Document Type

Article

Publication Date

March 2007

Comments

This article has been peer reviewed. It was published in Family Medicine 39(3):171-177, March 2007, available on the publisher's site at http://www.stfm.org/fmhub/fm2007/toc.cfm?xmlFileName=fammedvol39issue3.xml. Copyright by The Society of Teachers of Family Medicine; reproduced in the Jefferson Digital Commons by permission.

Abstract

BACKGROUND AND OBJECTIVES: Family medicine faces declining student interest and funding. Predoctoral directors will help lead efforts to overcome these challenges. Academic success will be important for predoctoral directors to be effective leaders in academic health centers. We therefore sought to describe predoctoral directors and factors associated with their academic success.

METHODS: We carried out a cross-sectional survey of all family medicine predoctoral directors at US allopathic medical schools using a Web-based questionnaire. The response rate was 82%. We measured academic success using a variable combining rank and tenure status. We used bivariate analysis and multiple linear regression analysis to identify factors associated with academic success.

RESULTS: The mean age of predoctoral directors is 47, and 45% are women. Forty-two percent are assistant professors, 36% associate professors, 20% full professors, and 33% are on a tenure track. Sixty-four percent of predoctoral programs receive Title VII funding, and 63% of predoctoral directors believe that loss of Title VII funding will adversely affect student education.
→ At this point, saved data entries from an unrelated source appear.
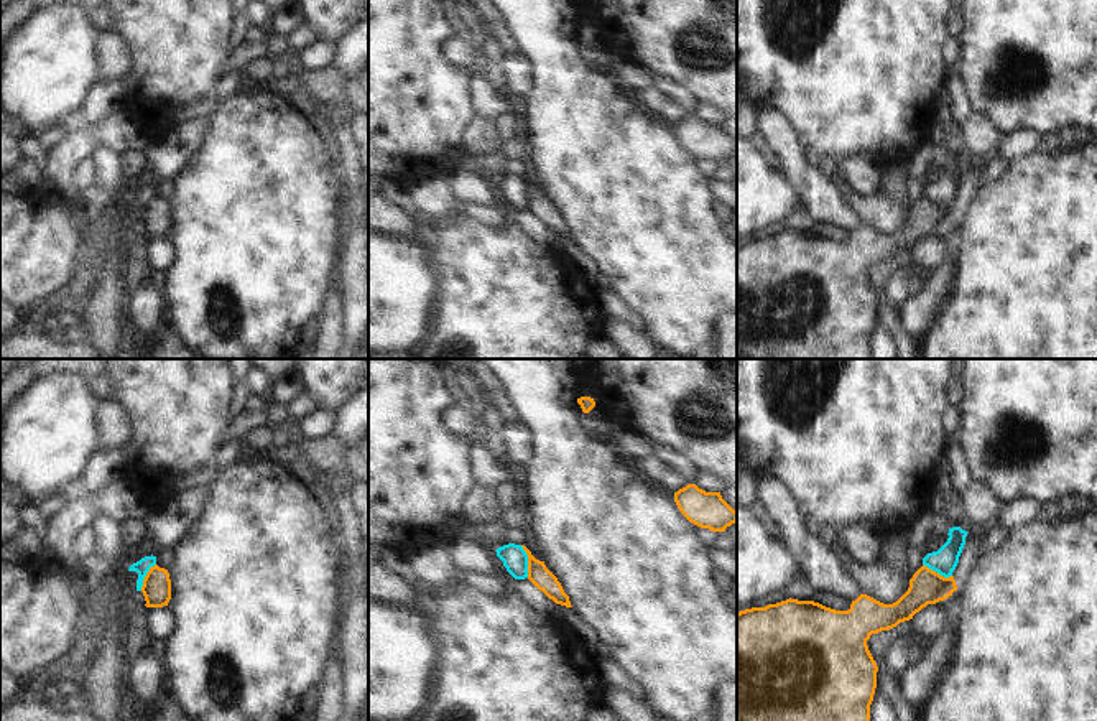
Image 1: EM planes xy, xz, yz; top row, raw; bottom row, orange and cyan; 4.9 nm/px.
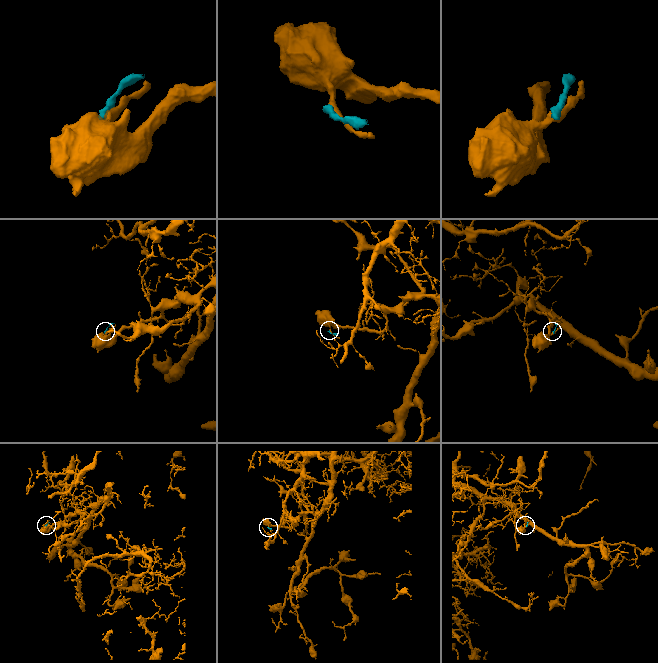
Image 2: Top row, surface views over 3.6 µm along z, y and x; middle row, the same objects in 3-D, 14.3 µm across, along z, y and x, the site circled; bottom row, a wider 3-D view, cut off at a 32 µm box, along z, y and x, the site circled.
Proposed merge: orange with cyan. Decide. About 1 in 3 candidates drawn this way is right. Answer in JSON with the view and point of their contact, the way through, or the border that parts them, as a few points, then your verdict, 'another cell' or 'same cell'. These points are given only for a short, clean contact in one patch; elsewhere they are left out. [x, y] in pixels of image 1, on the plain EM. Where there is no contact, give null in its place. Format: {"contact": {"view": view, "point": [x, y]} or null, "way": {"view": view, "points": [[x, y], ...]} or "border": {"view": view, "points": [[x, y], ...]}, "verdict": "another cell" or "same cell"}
{"contact": {"view": "xz", "point": [528, 193]}, "border": {"view": "xz", "points": [[520, 176], [527, 186], [528, 208]]}, "verdict": "another cell"}

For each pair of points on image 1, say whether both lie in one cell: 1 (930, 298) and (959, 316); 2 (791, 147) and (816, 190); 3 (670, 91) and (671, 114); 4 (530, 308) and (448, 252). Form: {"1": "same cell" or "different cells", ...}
{"1": "different cells", "2": "same cell", "3": "different cells", "4": "same cell"}

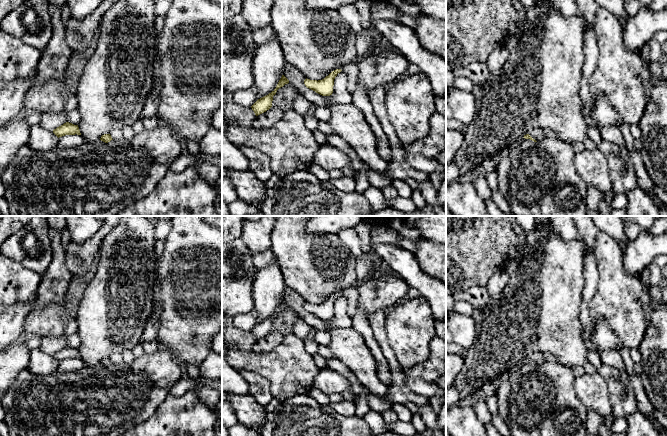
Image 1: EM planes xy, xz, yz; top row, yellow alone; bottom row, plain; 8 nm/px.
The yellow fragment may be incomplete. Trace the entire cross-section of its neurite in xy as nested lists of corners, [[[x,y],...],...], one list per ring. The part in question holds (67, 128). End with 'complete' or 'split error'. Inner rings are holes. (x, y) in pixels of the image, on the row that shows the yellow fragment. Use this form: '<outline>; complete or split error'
[[[66,122],[53,130],[53,133],[59,138],[65,135],[81,135],[78,125]]]; complete

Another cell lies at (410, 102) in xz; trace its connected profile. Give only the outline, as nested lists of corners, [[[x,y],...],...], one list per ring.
[[[424,73],[405,74],[385,90],[384,103],[389,122],[406,147],[430,132],[430,118],[436,112],[435,95]]]

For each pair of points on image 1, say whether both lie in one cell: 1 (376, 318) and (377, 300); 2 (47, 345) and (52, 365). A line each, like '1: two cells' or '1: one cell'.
1: two cells
2: two cells

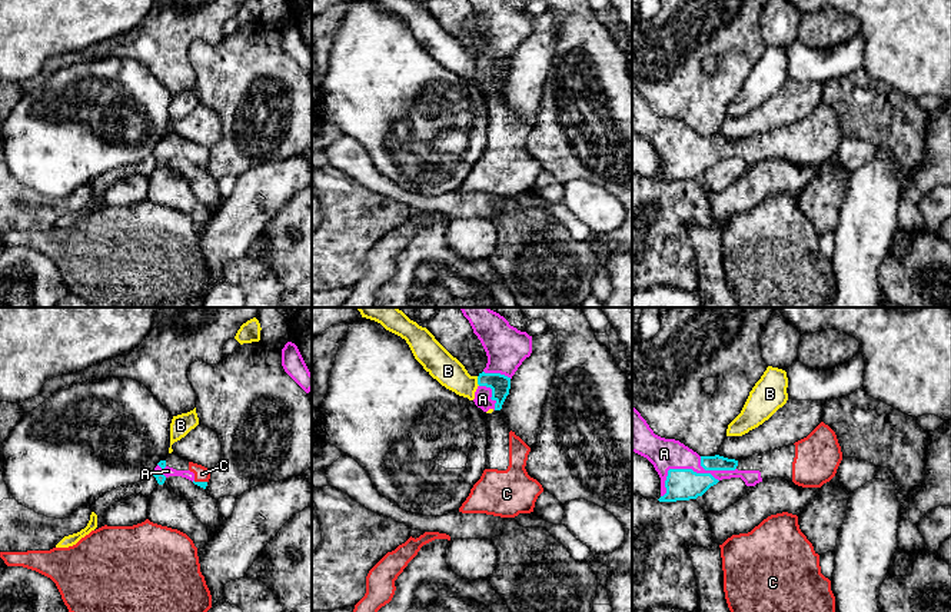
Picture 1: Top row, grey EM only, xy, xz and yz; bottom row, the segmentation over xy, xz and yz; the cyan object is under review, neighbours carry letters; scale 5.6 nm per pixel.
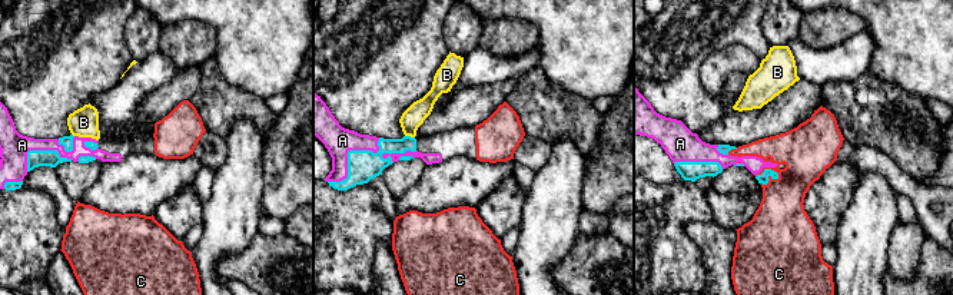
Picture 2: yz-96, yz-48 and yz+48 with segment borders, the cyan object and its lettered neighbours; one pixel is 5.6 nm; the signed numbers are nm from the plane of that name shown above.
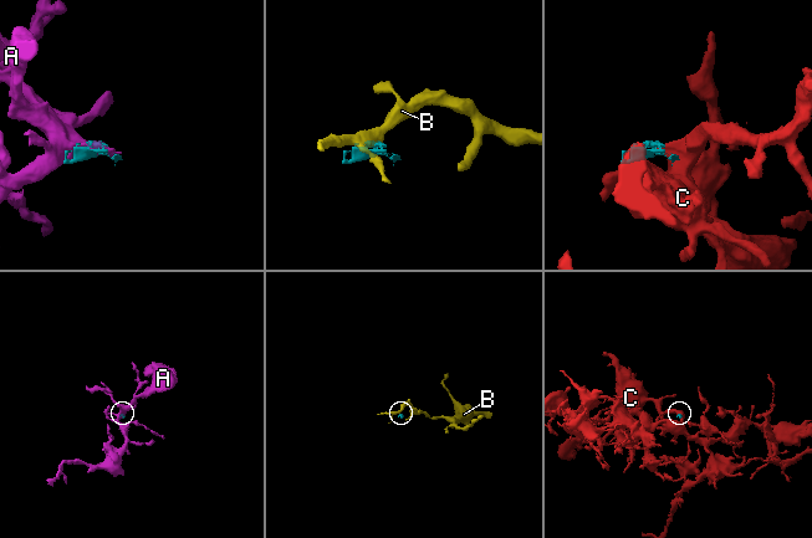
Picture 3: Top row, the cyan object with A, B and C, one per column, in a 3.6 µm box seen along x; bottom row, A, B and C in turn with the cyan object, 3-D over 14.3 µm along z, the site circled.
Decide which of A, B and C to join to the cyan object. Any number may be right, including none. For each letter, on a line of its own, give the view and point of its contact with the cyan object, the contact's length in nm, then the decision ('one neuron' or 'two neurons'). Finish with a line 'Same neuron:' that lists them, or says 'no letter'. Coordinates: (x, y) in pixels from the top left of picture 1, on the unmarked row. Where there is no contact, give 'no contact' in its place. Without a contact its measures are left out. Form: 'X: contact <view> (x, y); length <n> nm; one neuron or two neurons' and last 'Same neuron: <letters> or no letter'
A: contact yz (688, 149); length 460 nm; one neuron
B: contact xz (478, 60); length 60 nm; two neurons
C: contact xy (200, 162); length 80 nm; one neuron
Same neuron: A, C

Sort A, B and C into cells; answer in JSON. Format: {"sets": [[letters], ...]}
{"sets": [["A", "C"], ["B"]]}

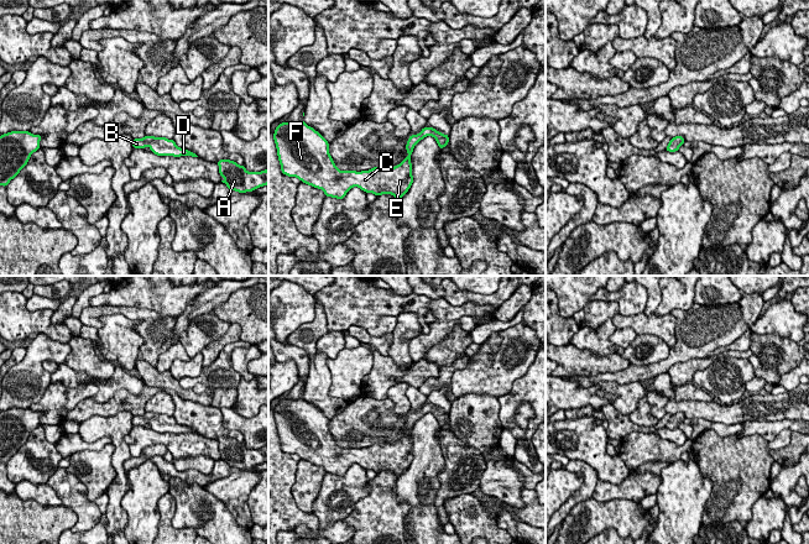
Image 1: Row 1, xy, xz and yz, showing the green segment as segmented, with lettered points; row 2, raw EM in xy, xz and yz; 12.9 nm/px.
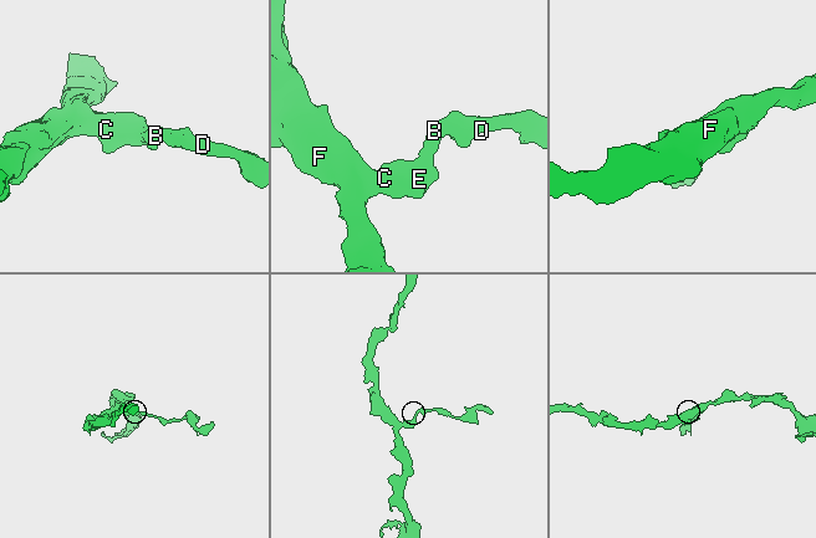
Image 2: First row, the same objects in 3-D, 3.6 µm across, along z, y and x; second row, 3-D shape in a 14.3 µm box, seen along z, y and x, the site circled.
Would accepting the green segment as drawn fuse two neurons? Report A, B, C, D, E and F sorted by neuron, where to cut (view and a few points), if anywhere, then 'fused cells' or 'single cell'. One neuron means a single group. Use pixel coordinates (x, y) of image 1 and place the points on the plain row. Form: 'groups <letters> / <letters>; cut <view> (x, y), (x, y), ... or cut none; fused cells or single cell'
groups A B C D E F; cut none; single cell

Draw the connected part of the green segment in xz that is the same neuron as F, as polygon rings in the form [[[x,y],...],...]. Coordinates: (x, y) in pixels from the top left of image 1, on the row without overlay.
[[[303,397],[281,399],[273,410],[281,449],[301,459],[322,466],[325,474],[344,476],[353,464],[377,474],[392,471],[401,476],[413,460],[411,433],[414,423],[426,413],[433,413],[444,425],[449,412],[433,404],[423,404],[418,412],[408,414],[408,433],[396,444],[374,444],[369,448],[340,448],[330,430],[329,419]]]

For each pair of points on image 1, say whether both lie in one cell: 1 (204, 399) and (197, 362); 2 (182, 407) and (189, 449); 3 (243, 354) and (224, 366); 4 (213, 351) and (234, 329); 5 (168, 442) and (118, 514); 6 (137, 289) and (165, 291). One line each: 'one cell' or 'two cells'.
1: two cells
2: two cells
3: two cells
4: one cell
5: two cells
6: one cell

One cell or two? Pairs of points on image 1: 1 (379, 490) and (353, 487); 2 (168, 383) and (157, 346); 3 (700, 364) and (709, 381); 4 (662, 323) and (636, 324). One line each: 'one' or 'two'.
1: two
2: two
3: two
4: one

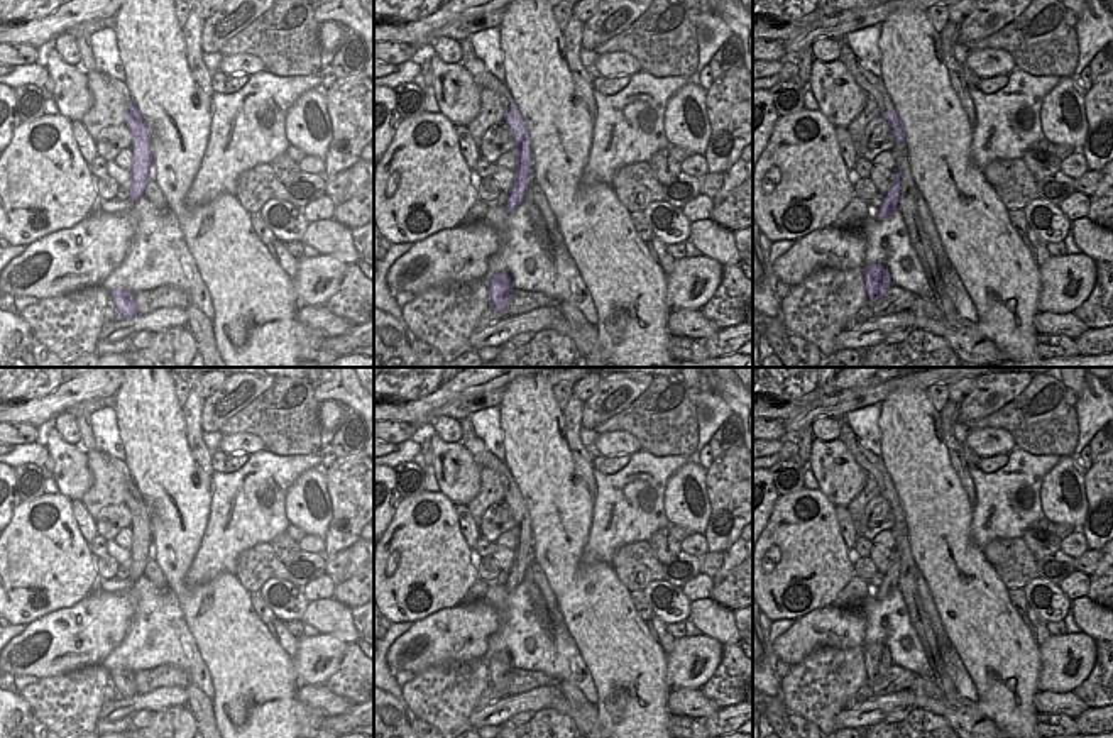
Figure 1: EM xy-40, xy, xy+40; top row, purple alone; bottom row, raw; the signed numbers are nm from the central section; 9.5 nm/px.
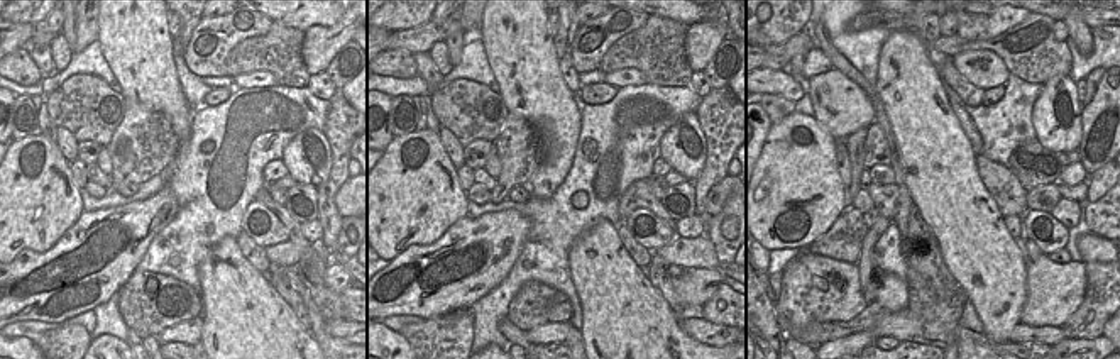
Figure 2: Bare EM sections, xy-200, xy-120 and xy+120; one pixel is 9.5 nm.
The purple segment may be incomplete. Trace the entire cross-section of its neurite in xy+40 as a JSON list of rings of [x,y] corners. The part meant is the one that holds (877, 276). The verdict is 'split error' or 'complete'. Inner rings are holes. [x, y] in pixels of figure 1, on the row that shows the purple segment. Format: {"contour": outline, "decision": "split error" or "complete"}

Factors associated with academic success include years since residency, total publications, years as predoctoral director, male gender, state funding for predoctoral family medicine programs, and participation in an academic fellowship. Involvement in educational research was associated with number of publications.

CONCLUSIONS: Providing predoctoral directors with the skills and support needed to study their educational undertakings and publish their findings may help them achieve academic success. Medical educators must assess the effects of loss of Title VII funding on predoctoral education while seeking new sources of funding.